Excerpt to read:

- Opening Delimiter -

That’s exactly the problem I’m writing to address: We’ve spent forty years dramatically increasing how much information the average person encounters daily, and we made no effort to equip ourselves to handle that shift. In some times and places, you might not need to think consciously about epistemology. Ours is not one of those contexts, nor is there any sign it will become one in our lifetimes. Absent some catastrophic change in our society, our information environment is unlikely to become any calmer or more manageable. The confusion may ebb and flow, improve here, worsen there, but I’m not optimistic that we’ll find large-scale fixes for our epistemic crisis. I don’t think we’ll solve our knowledge woes by tweaking Twitter’s content moderation algorithms or forcing cable news to comply with equal time regulations or firing experts who get things wrong.
Debates around policy, whether legal or corporate, have their place and value. But they can’t and won’t get us out of this mess, because the problems that policy might conceivably address are less the cause of the crisis than its symptoms. The real cause is deeper than bad tweets or sensationalist news or expert mistakes and the like. It’s in our own thinking, our own behavior, our own vice. “The problem isn’t that there are liars,” as author Freddie deBoer has argued, for “there will always be liars. The problem is that people believe them.” Whatever policy progress we can make, we’ll never be free of deception, ignorance, error, and confusion in this age, but, as deBoer adds, “you can produce a populace wise and caring enough to reject them. … It has to start with the believers, not with the belief” ( “Nitro Edition: None of This Is New,” Freddie deBoer, April 5, 2021).

- Closing Delimiter -

Study material:

- Opening Delimiter -

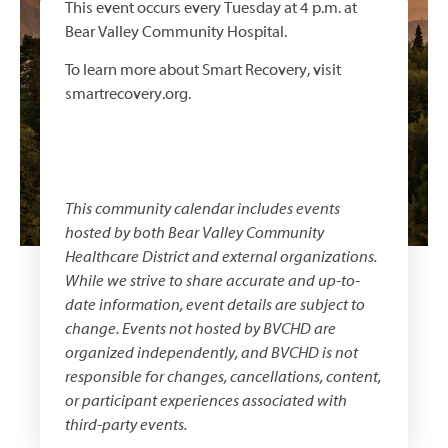
This event occurs every Tuesday at 4 p.m. at
Bear Valley Community Hospital.
To learn more about Smart Recovery, visit
smartrecovery.org.
This community calendar includes events
hosted by both
Bear Valley Community
Healthcare District
and external organizations.
While we strive to share accurate and up-to-
date information, event details are subject to
change. Events not hosted by BVCHD are
organized independently, and BVCHD is not
responsible for changes, cancellations, content,
or participant experiences associated with
third-party events.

- Closing Delimiter -

Resume the passage on the epistemic crisis, starting after its final sentence. The entries come from a separate source unrelated to the passage on the epistemic crisis.

Answer below:
The resolution of an epistemic crisis, then, requires epistemology. It requires understanding not only that we’ve believed untrue things but also why they made sense to us and where we went wrong. It requires epistemological self-awareness: noticing how we gain knowledge and form beliefs, as well as whether that process is prone to error and how it might be improved. It requires, crucially, the development of intellectual virtues.
These virtues were once epistemology’s central focus, writes philosopher W. Jay Wood in Epistemology: Becoming Intellectually Virtuous. This was philosophers’ concern, Wood says, “for the simple reason that your very character, the kind of person you are and are becoming, is at stake. Careful oversight of our intellectual lives is imperative if we are to think well, and thinking well is an indispensable ingredient to living well” (Epistemology: Becoming Intellectually Virtuous [IVP Academic, 1998], 16–17).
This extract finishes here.